▶ [EXTRAIT CHOISI]
Valorisation d’une culture

 

Un épisode met en scène la cérémonie du Nguenté. Un baptême organisé en l’honneur d’un nouveau-né quelques jours après son arrivée. Thiebou yapp et coucous royal: les images dévoilent alors une profusion de plats, des invités festoient élégamment selon la coutume. On assiste à une véritable valorisation de la culture du pays. «Les pratiques collectives sont mises en avant, les tenues, les robes, et les coiffures mises en valeur. Tout ce qui est de l’ordre de la sociabilité et de la présentation de soi trouve un écho très fort sur place, la population sénégalaise peut s’identifier», souligne Christine Le Quellec Cottier.

Une autre scène a, elle, suscité plus d’émois dans le pays. On y découvre Cheikh et sa seconde épouse. Ce dernier la hisse sur son épaule avant de la jeter virilement sur un lit parsemé de pétales de rose. Le couple gloussant s’enlace, la porte se ferme sur la scène intime. Des images jugées outrancières, qui avaient poussé l’ONG religieuse Jamra à saisir le CNRA, gendarme de l’audiovisuel, afin d’interdire la diffusion de l’épisode.

«Dans cette scène, une porte se ferme, mais elle s’ouvre en réalité sur tous les fantasmes. Les associations religieuses se sont offusquées alors que les telenovelas, qui font un tabac en Afrique de l’Ouest, multiplient pourtant ce type de scène de manière bien plus impudique, étaye Lucas Lador. Mais là, ce qui dérange, c’est qu’on décrit la société sénégalaise. Et les femmes y deviennent actrices de leur propre vie.»

Une saison 3 de Maîtresse d’un homme marié est en cours de préparation. Mais pas question pour Kalista Sy de nous dévoiler l’intrigue: «Tout ce que je peux vous dire, c’est qu’on va aimer toutes ces femmes, les détester, les comprendre et les trouver intelligentes.»

▶ [TÂCHE ASSIGNÉE A] Dans les enregistrements, remplacez « top-left » par « upper-left » en partant de la première ligne et en vous arrêtant après la ligne qui contient « 10: (1232, 628) », sans rien modifier d'autre. N'incluez pas les images dans votre réponse.
L'extrait et les enregistrements sont deux matériaux indépendants l'un de l'autre.

▶ [ENREGISTREMENTS EXTRAITS]
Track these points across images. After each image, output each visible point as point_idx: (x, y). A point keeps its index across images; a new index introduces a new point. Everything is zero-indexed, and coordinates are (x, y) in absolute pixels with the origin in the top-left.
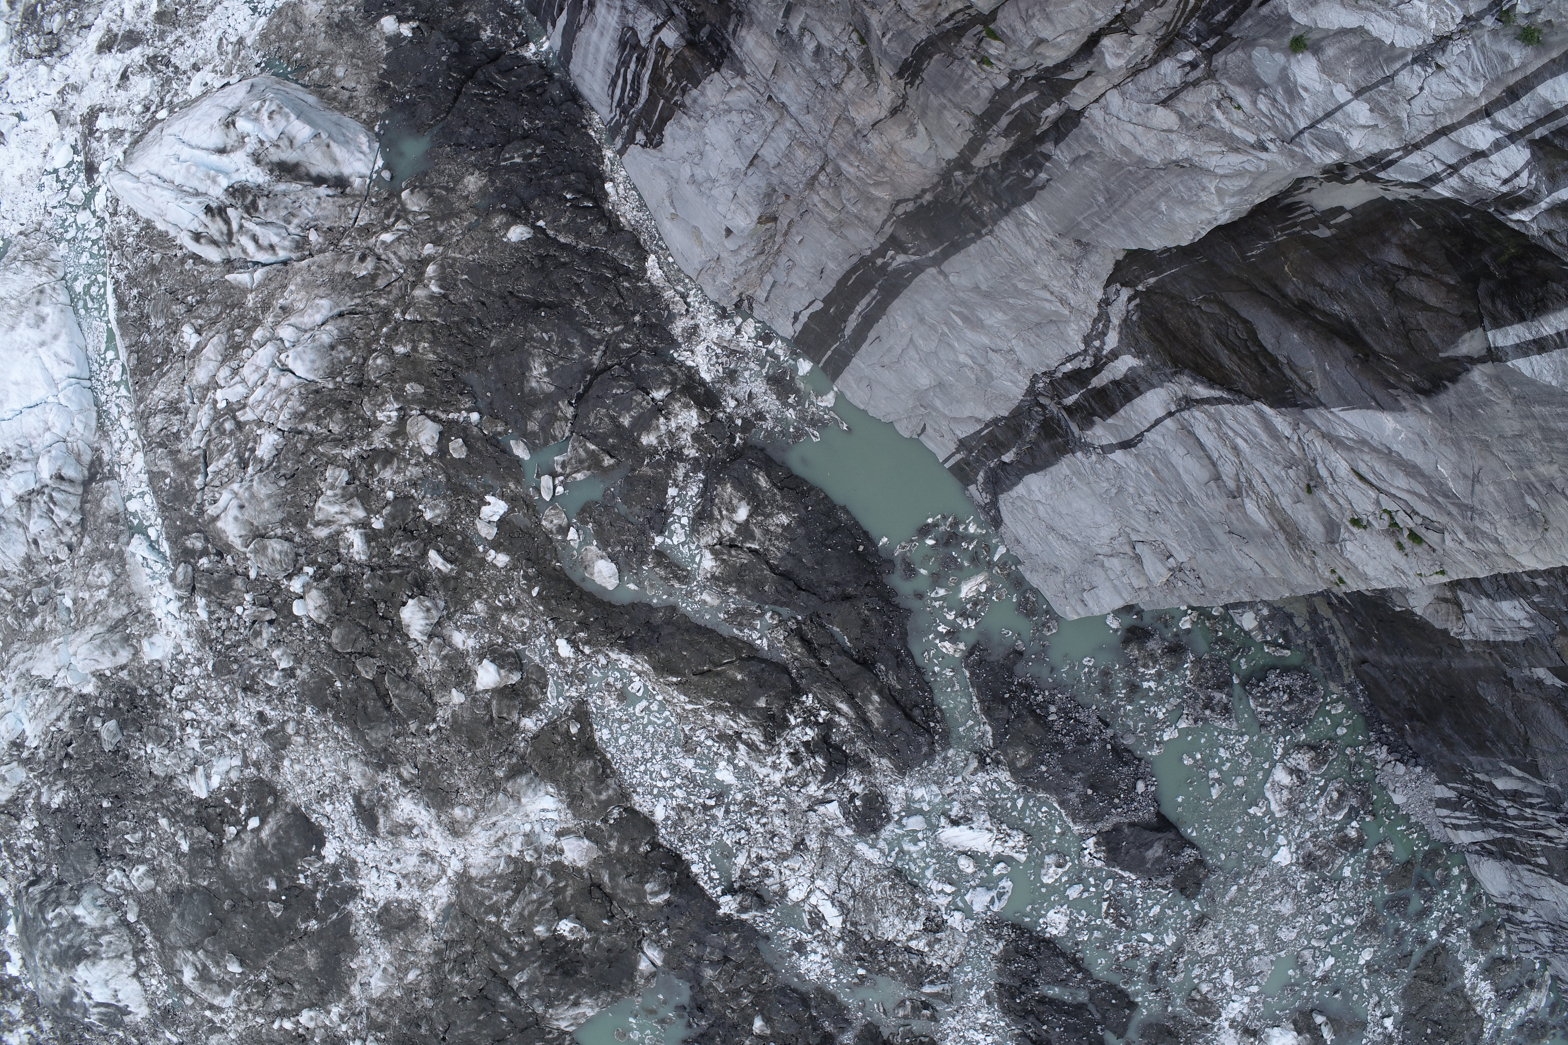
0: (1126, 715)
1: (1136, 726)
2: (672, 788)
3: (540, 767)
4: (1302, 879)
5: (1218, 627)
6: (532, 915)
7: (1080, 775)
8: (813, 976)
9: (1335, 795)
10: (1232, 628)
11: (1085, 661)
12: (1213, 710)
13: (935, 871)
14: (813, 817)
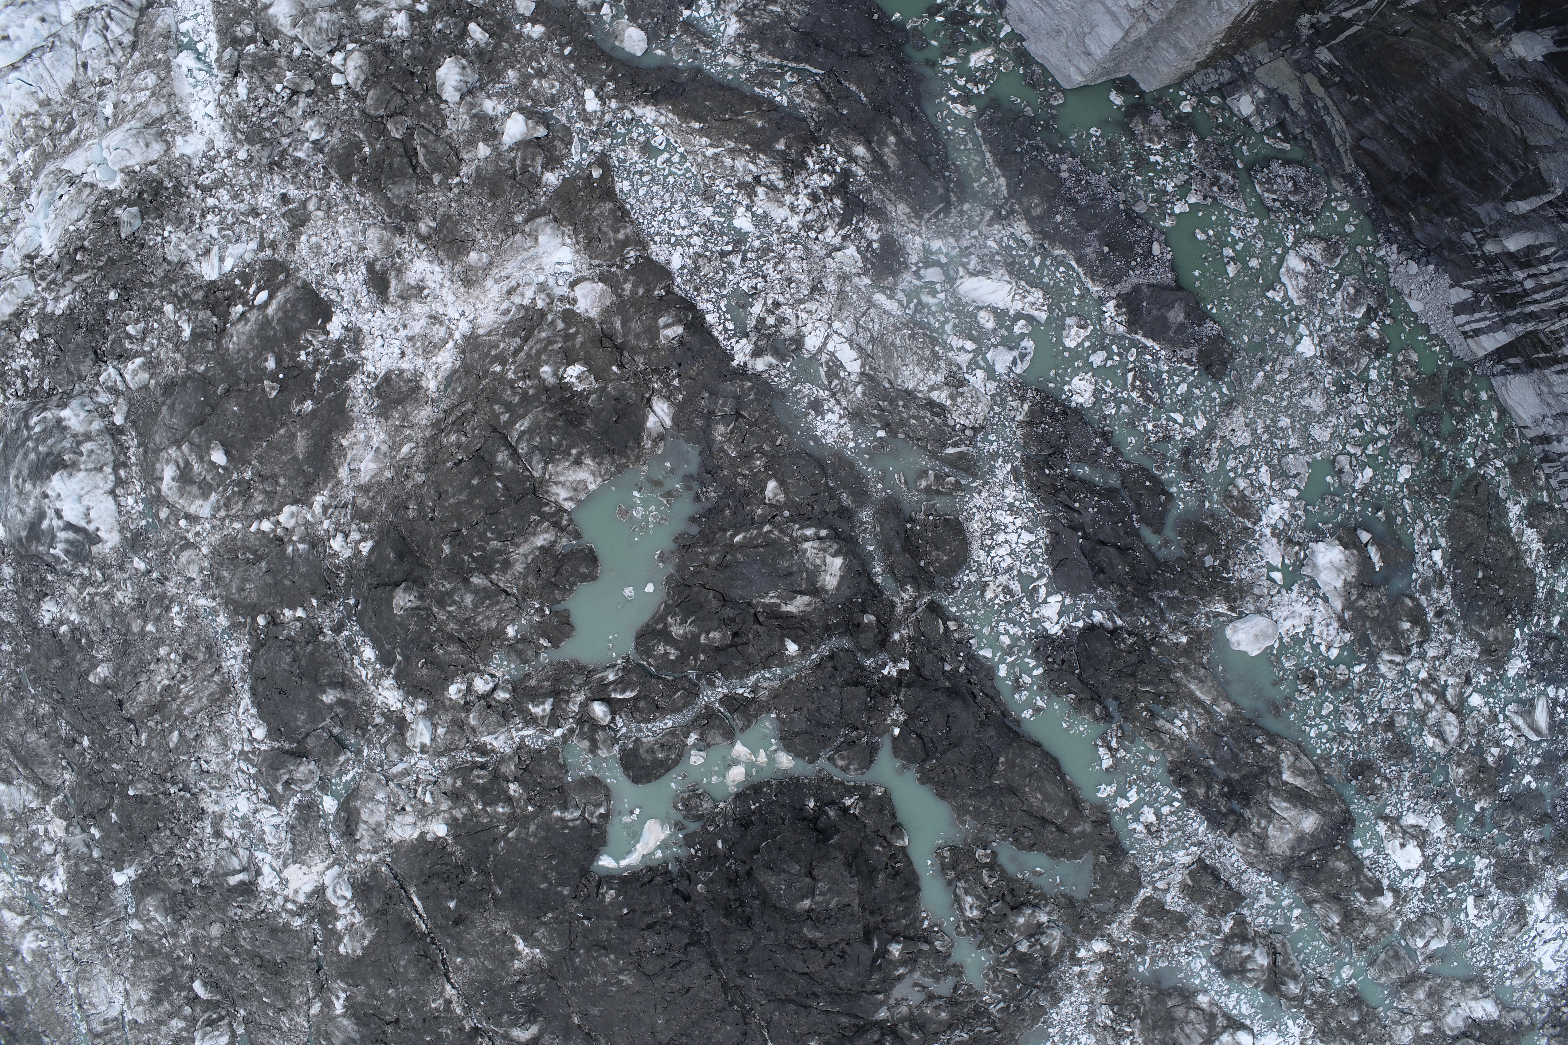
0: (1136, 184)
1: (1146, 196)
2: (690, 236)
3: (559, 209)
4: (1328, 376)
5: (1217, 114)
6: (539, 353)
7: (1096, 232)
8: (830, 440)
9: (1352, 290)
10: (1231, 117)
11: (1092, 131)
12: (1220, 190)
13: (955, 326)
14: (830, 263)
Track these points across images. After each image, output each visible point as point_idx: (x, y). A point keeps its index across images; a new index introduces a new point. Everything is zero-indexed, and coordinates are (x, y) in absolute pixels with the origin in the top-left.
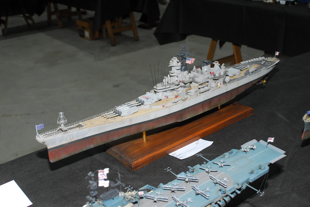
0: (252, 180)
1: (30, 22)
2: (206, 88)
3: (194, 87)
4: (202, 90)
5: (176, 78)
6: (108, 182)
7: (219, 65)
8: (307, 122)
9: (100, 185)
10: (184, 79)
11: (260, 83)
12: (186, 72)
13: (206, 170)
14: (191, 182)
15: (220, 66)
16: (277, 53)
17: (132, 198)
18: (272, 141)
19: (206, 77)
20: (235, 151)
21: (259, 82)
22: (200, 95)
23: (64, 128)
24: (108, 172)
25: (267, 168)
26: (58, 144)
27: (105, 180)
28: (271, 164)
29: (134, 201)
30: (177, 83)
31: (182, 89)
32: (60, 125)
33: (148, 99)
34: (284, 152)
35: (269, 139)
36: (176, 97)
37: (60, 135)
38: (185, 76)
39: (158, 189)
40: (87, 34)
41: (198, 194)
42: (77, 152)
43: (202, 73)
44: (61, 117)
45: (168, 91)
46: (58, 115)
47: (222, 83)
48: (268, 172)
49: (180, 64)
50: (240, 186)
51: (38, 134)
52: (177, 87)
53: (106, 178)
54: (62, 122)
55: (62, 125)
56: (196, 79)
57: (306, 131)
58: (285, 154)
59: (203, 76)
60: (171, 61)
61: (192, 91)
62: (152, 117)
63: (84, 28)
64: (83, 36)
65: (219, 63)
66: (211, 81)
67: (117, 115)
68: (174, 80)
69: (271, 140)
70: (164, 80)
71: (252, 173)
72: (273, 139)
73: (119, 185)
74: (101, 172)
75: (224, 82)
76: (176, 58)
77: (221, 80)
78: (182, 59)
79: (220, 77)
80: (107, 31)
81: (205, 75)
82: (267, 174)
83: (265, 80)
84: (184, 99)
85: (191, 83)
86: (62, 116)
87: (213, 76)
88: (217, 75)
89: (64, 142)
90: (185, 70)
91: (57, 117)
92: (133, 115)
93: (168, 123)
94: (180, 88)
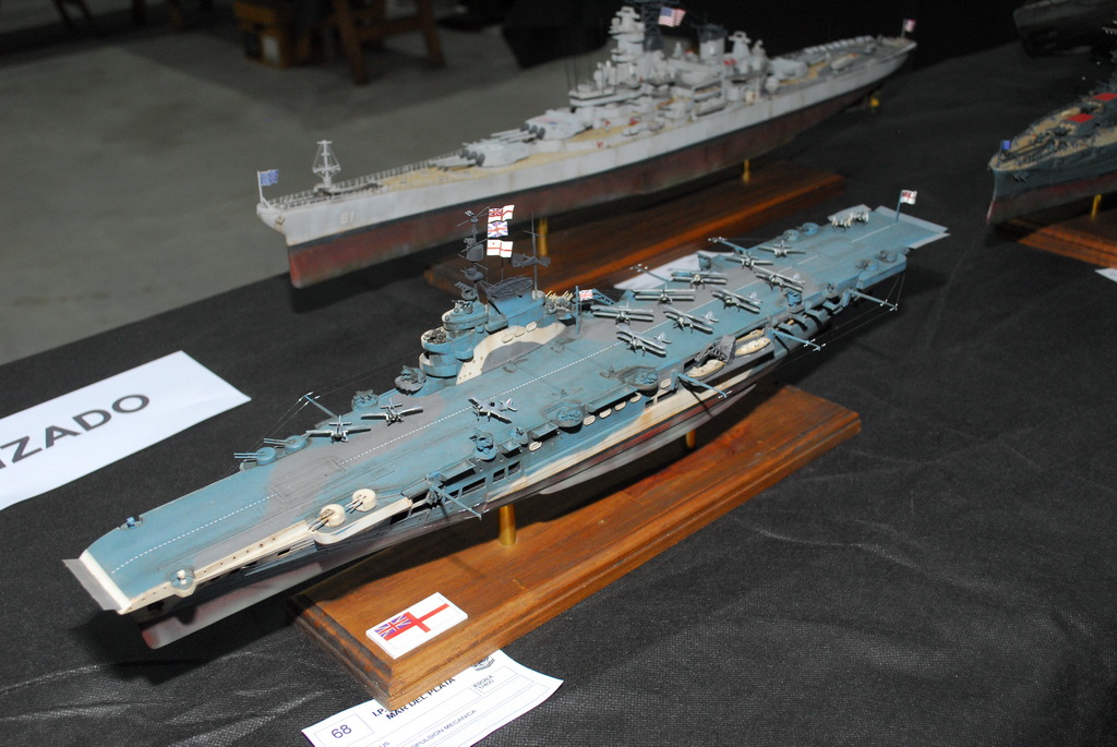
0: (864, 282)
1: (73, 11)
2: (715, 102)
3: (682, 98)
4: (704, 106)
5: (632, 70)
6: (509, 245)
7: (748, 41)
8: (1000, 173)
9: (490, 253)
10: (652, 75)
11: (863, 107)
12: (658, 54)
13: (743, 260)
14: (706, 285)
15: (751, 46)
16: (909, 26)
17: (563, 308)
18: (911, 201)
19: (714, 70)
20: (812, 227)
21: (859, 101)
22: (698, 121)
23: (333, 189)
24: (509, 216)
25: (902, 259)
26: (315, 233)
27: (503, 238)
28: (912, 250)
29: (568, 317)
30: (633, 83)
31: (649, 99)
32: (321, 181)
33: (553, 123)
34: (945, 229)
35: (904, 195)
36: (633, 123)
37: (323, 206)
38: (657, 65)
39: (621, 302)
40: (271, 46)
41: (729, 305)
42: (365, 264)
43: (701, 62)
44: (325, 154)
45: (609, 106)
46: (316, 149)
47: (758, 93)
48: (905, 271)
49: (641, 26)
50: (835, 293)
51: (262, 199)
52: (632, 94)
53: (505, 233)
54: (327, 168)
55: (327, 179)
56: (687, 78)
57: (997, 198)
58: (946, 232)
59: (705, 68)
60: (615, 21)
61: (678, 108)
62: (570, 172)
63: (260, 27)
64: (256, 54)
65: (748, 36)
66: (726, 85)
67: (473, 161)
68: (627, 72)
69: (909, 198)
70: (598, 76)
71: (864, 266)
72: (913, 194)
73: (533, 265)
74: (493, 215)
75: (764, 92)
76: (631, 9)
77: (756, 84)
78: (648, 14)
79: (751, 74)
80: (337, 35)
81: (710, 65)
82: (901, 273)
83: (877, 97)
84: (654, 126)
85: (672, 84)
86: (328, 151)
87: (731, 73)
88: (743, 69)
89: (332, 229)
90: (654, 48)
91: (312, 156)
92: (518, 164)
93: (613, 197)
94: (642, 100)
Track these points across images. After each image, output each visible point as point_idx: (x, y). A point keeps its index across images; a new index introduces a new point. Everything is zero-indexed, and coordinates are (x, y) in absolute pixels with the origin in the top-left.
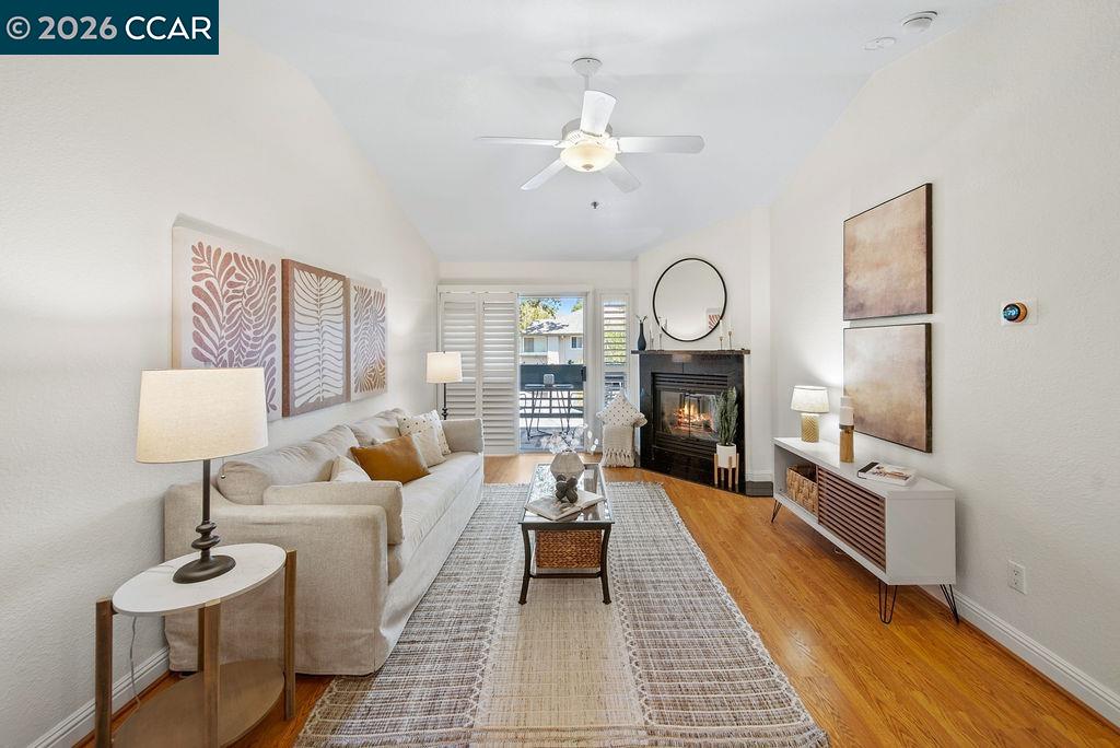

▶ [TÂCHE ASSIGNÉE B] Reproduisez intégralement l'extrait sur la série Maîtresse d'un homme marié.

▶ [ESPACE RÉPONSE A]
Track these points across images. After each image, output each visible point as point_idx: (x, y). A point keeps its index across images; a new index introduces a new point. Everything is zero-indexed, and coordinates are (x, y) in absolute pixels with the origin in the upper-left.
0: (1126, 715)
1: (1136, 726)
2: (672, 788)
3: (540, 767)
4: (1302, 879)
5: (1218, 627)
6: (532, 915)
7: (1080, 775)
8: (813, 976)
9: (1335, 795)
10: (1232, 628)

▶ [ESPACE RÉPONSE B]
Valorisation d’une culture

 

Un épisode met en scène la cérémonie du Nguenté. Un baptême organisé en l’honneur d’un nouveau-né quelques jours après son arrivée. Thiebou yapp et coucous royal: les images dévoilent alors une profusion de plats, des invités festoient élégamment selon la coutume. On assiste à une véritable valorisation de la culture du pays. «Les pratiques collectives sont mises en avant, les tenues, les robes, et les coiffures mises en valeur. Tout ce qui est de l’ordre de la sociabilité et de la présentation de soi trouve un écho très fort sur place, la population sénégalaise peut s’identifier», souligne Christine Le Quellec Cottier.

Une autre scène a, elle, suscité plus d’émois dans le pays. On y découvre Cheikh et sa seconde épouse. Ce dernier la hisse sur son épaule avant de la jeter virilement sur un lit parsemé de pétales de rose. Le couple gloussant s’enlace, la porte se ferme sur la scène intime. Des images jugées outrancières, qui avaient poussé l’ONG religieuse Jamra à saisir le CNRA, gendarme de l’audiovisuel, afin d’interdire la diffusion de l’épisode.

«Dans cette scène, une porte se ferme, mais elle s’ouvre en réalité sur tous les fantasmes. Les associations religieuses se sont offusquées alors que les telenovelas, qui font un tabac en Afrique de l’Ouest, multiplient pourtant ce type de scène de manière bien plus impudique, étaye Lucas Lador. Mais là, ce qui dérange, c’est qu’on décrit la société sénégalaise. Et les femmes y deviennent actrices de leur propre vie.»

Une saison 3 de Maîtresse d’un homme marié est en cours de préparation. Mais pas question pour Kalista Sy de nous dévoiler l’intrigue: «Tout ce que je peux vous dire, c’est qu’on va aimer toutes ces femmes, les détester, les comprendre et les trouver intelligentes.»